39 Cross Street is a Grade II* listed building in the Monmouthshire local planning authority area, Wales. First listed on 7 May 1952. A Early C18 House. 2 related planning applications.

39 Cross Street

WRENN ID
shifting-cornice-stoat
Grade
II*
Local Planning Authority
Monmouthshire
Country
Wales
Date first listed
7 May 1952
Type
House
Source
Cadw listing

Description

No. 39 Cross Street (together with Nos. 37-38)

A rendered and painted street elevation with natural slate roof, concealing red sandstone rubble walling visible at the rear. The building comprises a single-depth range with gabled cross-wings at either end and two small rear wings behind the centre range, plus a 20th-century single-storey extension covering the whole ground floor.

The street elevation is five bays (4 + 1), with the end bay forming a projecting gabled wing. From the left: Bay 1 has a late 19th-century shop or pub frontage (documented in 1913) with a 2-over-2 pane sash window with four additional small lights in the upper sash. Bay 2 contains a 6-panel door with a small pediment above it (probably 18th century, shown in 1913), and a sash window above of the same type as Bay 1, with a small iron balconette (shown in 1913). Bays 3 and 4 feature another late 19th-century shop or pub frontage, now divided into two shops (shown in 1913), with sash windows above; the left-hand window is post-1913. Bay 5 is the least altered from the 18th century, with a 4-by-4 pane shop window and small doorway to the right, as shown in 19th-century photographs, with a 2-over-2 pane sash and balconette above, and small attic window in the gable; the joinery has been replaced. The gable has plain bargeboards. An early 18th-century modillion eaves cornice runs along the central bays. The steeply pitched roof has a large truncated chimney stack between Bay 1 and No. 40, and a smaller one between Bays 3 and 4. A matching large stack between Bay 5 and No. 6, visible in historical photographs, was removed in the late 20th century, leaving a scar in the slating.

The rear elevation reveals random local red sandstone rubble walling above a 20th-century single-storey flat-roofed rendered extension. No. 37 has a blocked window on the left and a cross-framed casement on the right, with evidence of a recently removed chimney stack in the slating. No. 38 has two cross-framed casements, one in a gabled wing with a small attic casement above. No. 39 has similar casements with a slightly larger gable containing the main stair. The antiquity of these casement windows is uncertain.

The ground floor has been heavily altered, having comprised three separate properties for at least two hundred years. Nos. 37 and 38 have all historic features hidden behind modern cladding, heavily disguising the early planning. No. 39 has a compartmented ceiling with deep roll-moulded beams in what was presumably the hall; any remains of the fireplace are covered over. The upper floors are accessed from the rear of this room via an added spiral oak staircase. This staircase includes a window embrasure now blocked, which may suggest that No. 40 was added or extended subsequently.

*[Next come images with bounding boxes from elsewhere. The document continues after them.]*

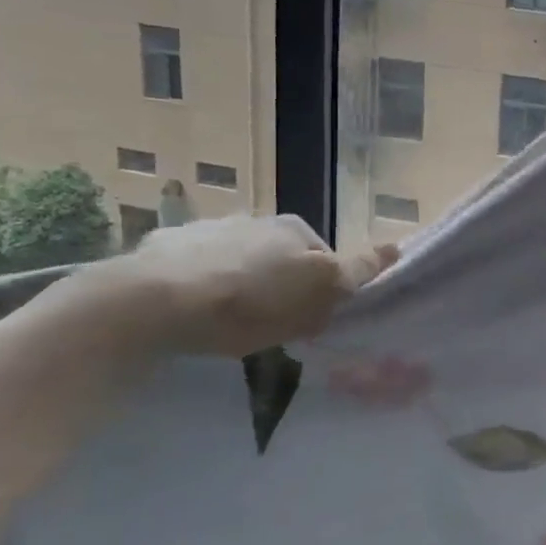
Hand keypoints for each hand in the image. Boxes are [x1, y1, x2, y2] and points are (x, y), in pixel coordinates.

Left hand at [81, 215, 397, 357]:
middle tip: (270, 324)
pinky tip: (187, 313)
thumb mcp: (317, 291)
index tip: (310, 319)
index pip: (324, 256)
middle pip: (280, 257)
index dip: (323, 288)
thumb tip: (396, 247)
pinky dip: (197, 286)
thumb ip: (357, 270)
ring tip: (224, 322)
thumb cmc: (247, 302)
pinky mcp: (162, 249)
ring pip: (237, 260)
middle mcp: (253, 219)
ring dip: (238, 283)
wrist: (149, 303)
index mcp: (293, 227)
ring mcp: (205, 230)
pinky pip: (192, 269)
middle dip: (279, 285)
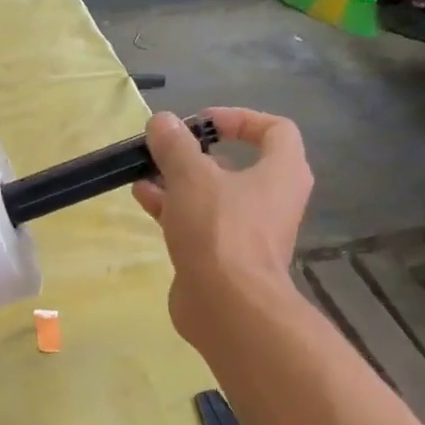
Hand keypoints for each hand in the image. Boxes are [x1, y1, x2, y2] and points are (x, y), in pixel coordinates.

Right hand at [132, 108, 312, 347]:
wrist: (227, 306)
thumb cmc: (220, 230)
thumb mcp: (192, 177)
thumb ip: (175, 145)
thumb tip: (162, 121)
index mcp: (282, 172)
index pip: (274, 129)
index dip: (238, 118)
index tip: (201, 123)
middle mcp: (271, 199)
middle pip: (236, 164)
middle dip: (196, 154)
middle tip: (165, 150)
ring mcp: (247, 231)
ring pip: (212, 195)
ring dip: (178, 181)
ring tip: (143, 172)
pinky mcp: (224, 257)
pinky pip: (200, 223)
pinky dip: (175, 209)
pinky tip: (143, 200)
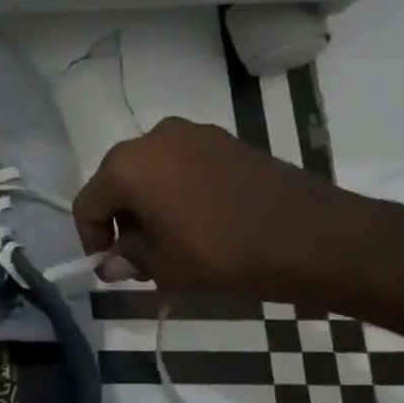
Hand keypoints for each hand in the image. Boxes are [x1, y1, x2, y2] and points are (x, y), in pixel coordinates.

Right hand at [72, 118, 360, 298]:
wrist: (315, 237)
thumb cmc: (225, 253)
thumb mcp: (166, 267)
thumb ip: (129, 260)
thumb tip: (113, 264)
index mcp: (126, 166)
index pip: (88, 205)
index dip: (92, 240)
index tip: (109, 268)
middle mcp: (152, 139)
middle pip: (117, 182)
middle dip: (121, 221)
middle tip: (139, 258)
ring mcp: (192, 134)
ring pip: (151, 172)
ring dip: (149, 205)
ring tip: (171, 241)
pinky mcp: (225, 140)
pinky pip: (183, 165)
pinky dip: (178, 191)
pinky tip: (199, 221)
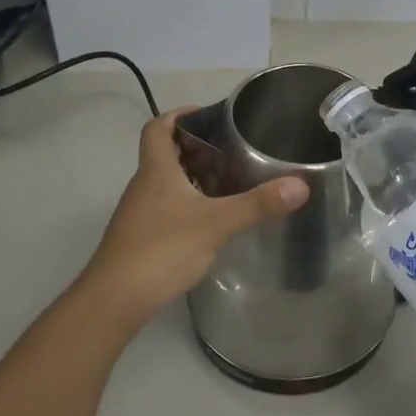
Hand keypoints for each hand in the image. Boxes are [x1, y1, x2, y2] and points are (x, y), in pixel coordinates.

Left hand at [73, 109, 307, 335]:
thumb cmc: (162, 249)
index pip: (158, 127)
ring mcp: (140, 214)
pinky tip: (211, 221)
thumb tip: (301, 185)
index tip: (208, 116)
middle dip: (197, 149)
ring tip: (229, 183)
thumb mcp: (216, 224)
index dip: (179, 115)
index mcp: (156, 170)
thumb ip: (257, 204)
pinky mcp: (141, 238)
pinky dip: (189, 205)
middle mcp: (144, 186)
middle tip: (232, 152)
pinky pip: (167, 208)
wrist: (114, 301)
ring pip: (167, 183)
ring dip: (194, 178)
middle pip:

The first room at the head of the stairs has a richly decorated plaster ceiling of mid-17th-century date, which has clearly been plastered over the existing deeply roll-moulded ceiling beams still visible in the room below. The plaster ceiling has its main beams and subsidiary framing bands enriched with vine trails. Within the rectangular fields created, there is a repeated pattern of four winged cherubim heads. The doorway leading from this room is moulded and stopped with a 4-centred head; one jamb of a similar doorway survives at the other end of the passage. The other rooms have moulded plaster cornices surviving in part but are otherwise plain. Much of the joinery is early 20th century and part of a Foster repair, though several older doors survive, considerable quantities of old floorboards remain, along with a small Victorian fireplace and some chamfered beams; one rear window has moulded plaster reveals.

The roof is a single space with six principal rafter trusses set into the tops of the walls, a late upper cruck type. Two of these trusses are heavier than the others and may be older. The roof as now exists, with its relatively light timbers, staggered purlins and improperly jointed ties, suggests an early 18th-century date and may have been replaced after a fire with some old timbers reused, or may result from later alterations to the building. Some heavier purlins show cuts made for the addition of the gables, particularly evident at the head of the staircase.